→ The records
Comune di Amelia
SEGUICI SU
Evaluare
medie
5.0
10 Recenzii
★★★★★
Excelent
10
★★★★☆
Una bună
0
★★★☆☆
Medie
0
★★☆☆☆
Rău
--
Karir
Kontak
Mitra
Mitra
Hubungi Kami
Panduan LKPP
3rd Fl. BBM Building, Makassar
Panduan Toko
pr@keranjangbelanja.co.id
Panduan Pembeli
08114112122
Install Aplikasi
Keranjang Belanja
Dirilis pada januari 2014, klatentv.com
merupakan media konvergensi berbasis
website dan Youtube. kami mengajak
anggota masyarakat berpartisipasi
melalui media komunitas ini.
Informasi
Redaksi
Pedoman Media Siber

→ Job item
Please collect every line from the items above that contains the word "Panduan". Matches must have the same uppercase and lowercase letters.

→ Result for this task
Panduan LKPP
Panduan Toko
Panduan Pembeli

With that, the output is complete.